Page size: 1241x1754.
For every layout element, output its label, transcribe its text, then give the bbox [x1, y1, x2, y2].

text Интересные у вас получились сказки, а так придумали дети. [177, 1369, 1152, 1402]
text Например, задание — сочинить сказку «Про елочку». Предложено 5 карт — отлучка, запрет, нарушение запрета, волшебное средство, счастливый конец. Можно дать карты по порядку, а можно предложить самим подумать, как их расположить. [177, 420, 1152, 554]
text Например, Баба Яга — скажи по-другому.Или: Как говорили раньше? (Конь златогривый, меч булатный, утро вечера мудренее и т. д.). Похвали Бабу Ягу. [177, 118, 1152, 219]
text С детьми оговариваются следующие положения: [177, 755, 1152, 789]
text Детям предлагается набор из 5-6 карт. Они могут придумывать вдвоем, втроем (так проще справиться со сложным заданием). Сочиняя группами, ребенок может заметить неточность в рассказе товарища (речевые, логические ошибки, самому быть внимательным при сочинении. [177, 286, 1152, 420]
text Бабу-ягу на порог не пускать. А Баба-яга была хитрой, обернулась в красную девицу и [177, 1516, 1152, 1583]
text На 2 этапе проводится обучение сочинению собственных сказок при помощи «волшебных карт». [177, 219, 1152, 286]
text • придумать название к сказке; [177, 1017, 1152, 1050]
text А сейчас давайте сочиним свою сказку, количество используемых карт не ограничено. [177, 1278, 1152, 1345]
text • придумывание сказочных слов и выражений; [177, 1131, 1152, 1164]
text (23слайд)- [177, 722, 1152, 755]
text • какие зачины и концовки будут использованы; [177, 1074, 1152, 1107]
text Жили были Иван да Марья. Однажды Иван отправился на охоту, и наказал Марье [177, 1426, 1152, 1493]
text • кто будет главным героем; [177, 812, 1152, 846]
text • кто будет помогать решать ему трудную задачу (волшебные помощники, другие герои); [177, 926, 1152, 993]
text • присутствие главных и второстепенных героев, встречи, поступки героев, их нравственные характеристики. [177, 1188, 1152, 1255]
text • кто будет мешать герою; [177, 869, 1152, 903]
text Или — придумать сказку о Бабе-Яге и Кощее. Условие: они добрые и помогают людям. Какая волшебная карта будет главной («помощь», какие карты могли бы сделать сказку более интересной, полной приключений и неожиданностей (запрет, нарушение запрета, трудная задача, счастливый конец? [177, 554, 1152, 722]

Assignment:
Every line that holds the word "запрета" should be copied from the records.

Exercise response:
text Например, задание — сочинить сказку «Про елочку». Предложено 5 карт — отлучка, запрет, нарушение запрета, волшебное средство, счастливый конец. Можно дать карты по порядку, а можно предложить самим подумать, как их расположить. [177, 420, 1152, 554]
text Или — придумать сказку о Бабе-Яге и Кощее. Условие: они добрые и помогают людям. Какая волшебная карта будет главной («помощь», какие карты могли бы сделать сказку более интересной, полной приключений и неожиданностей (запрет, нарушение запрета, трудная задача, счастливый конец? [177, 554, 1152, 722]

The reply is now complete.